Count frequency of number in sorted array Problem

Problem: Given a sorted array, We have to count the frequency of number i.e. the count number of occurrences of a number in the given sorted array.

Example**:** 

Arr[]={ 5,10,15,15,15,25,30,60,80 } ,p= 15

Output : 3

Explanation: Number 15 occurs 3 times in the sorted array.

This problem can be done in two ways:-

1. Linear Search
2. Binary Search

# Approach 1

In linear search we compare each element with the element to be found as we traverse through the array.

Code (Linear Search):

#include <iostream>
using namespace std;

// Function returns number of times p occurs in array
int countrepeat(int array[], int size, int p)
{
    int ans = 0;
    for (int i = 0; i < size; i++)
        if (array[i] == p)
            ans++;
    return ans;
}

// Driver code
int main()
{
    int array[] = { 32, 32, 54, 65, 78, 78, 78, 78, 85 };
    int size = sizeof(array) / sizeof(array[0]);
    int p = 78;
    cout << p << " is repeated " << countrepeat(array, size, p) << " times";
    return 0;
}

Output

78 is repeated 4 times

Time Complexity:  O(n)

# Approach 2

In binary search, we find the middle element ((start+last)/2) (Here, start corresponds to first element and last corresponds to the last element) and check if the element to be found is smaller or greater than value present at the middle.
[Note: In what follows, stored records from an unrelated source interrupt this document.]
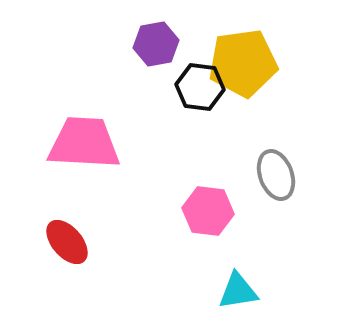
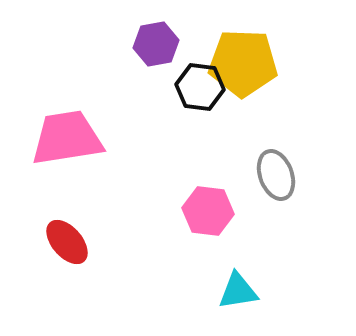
yellow pentagon: rotated 10 degrees clockwise
pink trapezoid: moved 17 px left, 5 px up; rotated 12 degrees counterclockwise
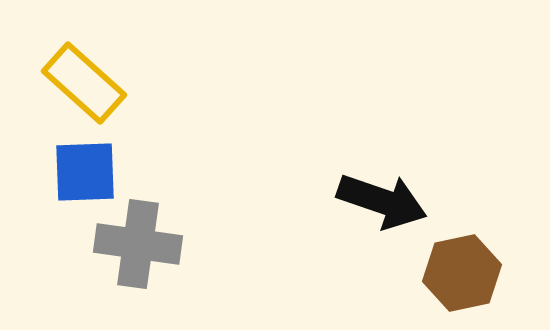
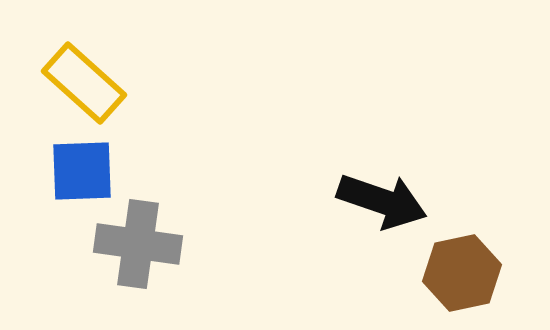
blue square: moved 3 px left, 1 px up
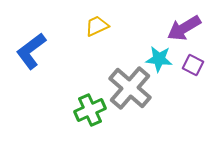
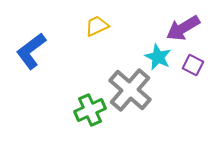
purple arrow: moved 1 px left
cyan star: moved 1 px left, 2 px up; rotated 20 degrees clockwise
gray cross: moved 2 px down
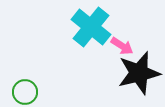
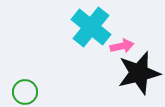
pink arrow: rotated 45 degrees counterclockwise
If the element to be found is greater then we initialize the start value as mid+1 else last is initialized as mid-1.

Code (Binary Search):

#include <iostream>
using namespace std;

// C++ program to count occurrences of an element

//function returns the position of p in given array
int binarysrch(int array[], int l, int r, int p)
{
    if (r < l)
        return -1;

    int mid = l + (r - l) / 2;

    // If element is found at the middle
    if (array[mid] == p)
        return mid;

    // If element is smaller than mid, then
    // it can only be there in left subarray
    if (array[mid] > p)
        return binarysrch(array, l, mid - 1, p);

    // Else the element can only be there
    // in right subarray
    return binarysrch(array, mid + 1, r, p);
}

// function returns number of times p occurs in array
int countrepeat(int array[], int size, int p)
{
    int token = binarysrch(array, 0, size - 1, p);

    // If element is not found
    if (token == -1)
        return 0;

    // Counting elements on left
    int count = 1;
    int left = token - 1;

    while (left >= 0 && array[left] == p)
        count++, left--;

    // Counting elements on right
    int right = token + 1;
    while (right < size && array[right] == p)
        count++, right++;

    return count;
}

// Driver code
int main()
{
    int array[] = { 1, 12, 15, 15, 15, 30, 45, 76, 80 };
    int size = sizeof(array) / sizeof(array[0]);
    int p = 15;
    cout << countrepeat(array, size, p);
    return 0;
}

Output

3

Time Complexity : O(log n + count) where count is number of occurrences.